- **待完成任务**
请接着下文这篇讨论顾客购物记录算法题的文字的最后一句往下续写。

题目大意：有一个数组存储了多个顾客的购物清单。指定一个物品item1,求出购买了item1的顾客除了购买item1外，购买最多的物品。

很实用的小题目。电商网站市场能看到。


来源
http://blog.chinaunix.net/uid-26750075-id-3370694.html 

分析：
简单的图论题目。首先把数组转成图的邻接表表示。实际就是求出到指定顶点item1距离为2的所有顶点中，具有路径最多的那个。

考虑到C还得自己实现hash,就用perl写了下。 perl真是舒畅，可惜很多排序的古怪用法都往了，不然能短很多。

Question:
We have an array representing customer’s shopping records.
For example, it’s an array like this:
custA, item1,
custB, item1,
custA, item2,
 custB, item3,
 custC, item1,
 custC, item3,
 custD, item2,
This array indicates that customer A bought item 1, customer B bought item 1, customer A bought item 2, customer B bought
item 3, etc..
For a given item X and shopping records array, write code to find out what else (item Y) was bought mostly by the customers
who bought item X.
For example, in above example, if X is item 1 then Y should be item 3.
Rules:
1.  One customer can only buy one item once.
2.  The mostly brought item should not be item X.

- **所示记录**
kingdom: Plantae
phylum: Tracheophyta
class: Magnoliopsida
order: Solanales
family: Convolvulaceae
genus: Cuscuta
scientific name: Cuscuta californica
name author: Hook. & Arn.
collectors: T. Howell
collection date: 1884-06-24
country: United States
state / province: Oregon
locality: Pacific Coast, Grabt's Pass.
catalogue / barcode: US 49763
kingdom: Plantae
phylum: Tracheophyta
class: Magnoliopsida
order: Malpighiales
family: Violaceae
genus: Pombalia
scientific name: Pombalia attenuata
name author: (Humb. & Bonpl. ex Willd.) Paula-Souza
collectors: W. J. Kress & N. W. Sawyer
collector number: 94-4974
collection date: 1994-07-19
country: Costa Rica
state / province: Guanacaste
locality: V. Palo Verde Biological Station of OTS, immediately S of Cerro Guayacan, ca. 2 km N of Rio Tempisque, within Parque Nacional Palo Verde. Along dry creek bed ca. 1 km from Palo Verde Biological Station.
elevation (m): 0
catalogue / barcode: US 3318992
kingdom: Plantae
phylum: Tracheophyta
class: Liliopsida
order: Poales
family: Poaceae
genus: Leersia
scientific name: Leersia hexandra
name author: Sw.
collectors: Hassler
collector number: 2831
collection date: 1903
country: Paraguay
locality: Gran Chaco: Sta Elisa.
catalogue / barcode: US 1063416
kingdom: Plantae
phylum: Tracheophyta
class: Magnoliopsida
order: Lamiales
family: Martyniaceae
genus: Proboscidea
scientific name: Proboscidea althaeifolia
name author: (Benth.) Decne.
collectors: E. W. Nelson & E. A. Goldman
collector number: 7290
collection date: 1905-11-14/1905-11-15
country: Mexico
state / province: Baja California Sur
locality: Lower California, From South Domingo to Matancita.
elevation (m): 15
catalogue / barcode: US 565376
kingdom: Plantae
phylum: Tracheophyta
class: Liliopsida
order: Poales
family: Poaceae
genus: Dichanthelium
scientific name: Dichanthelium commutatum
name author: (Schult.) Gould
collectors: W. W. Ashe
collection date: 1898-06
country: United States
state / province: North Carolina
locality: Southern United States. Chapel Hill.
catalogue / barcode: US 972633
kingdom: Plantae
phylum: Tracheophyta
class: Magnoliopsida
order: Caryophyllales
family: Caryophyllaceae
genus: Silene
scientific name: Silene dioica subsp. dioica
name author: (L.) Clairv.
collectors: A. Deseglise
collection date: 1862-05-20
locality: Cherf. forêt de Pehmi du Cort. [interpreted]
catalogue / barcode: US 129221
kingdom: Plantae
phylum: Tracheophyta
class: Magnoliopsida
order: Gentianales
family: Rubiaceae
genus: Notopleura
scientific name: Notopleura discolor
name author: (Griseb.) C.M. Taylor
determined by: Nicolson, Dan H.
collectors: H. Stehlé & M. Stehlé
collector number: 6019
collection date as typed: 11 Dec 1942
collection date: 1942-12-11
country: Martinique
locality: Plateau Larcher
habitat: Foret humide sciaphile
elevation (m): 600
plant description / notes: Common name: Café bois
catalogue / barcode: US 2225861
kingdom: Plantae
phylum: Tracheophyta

- **练习结果**
3.  If no customer brought item X, then return “None”
4.  If all the customers who brought item X only brought item X, then return “None”
5.  The first line of input is the item X. The second line of input is the shopping record array, this shopping record array is
split by space.
6.  If there are many other mostly brought items which have equally brought times, then return any one of those items.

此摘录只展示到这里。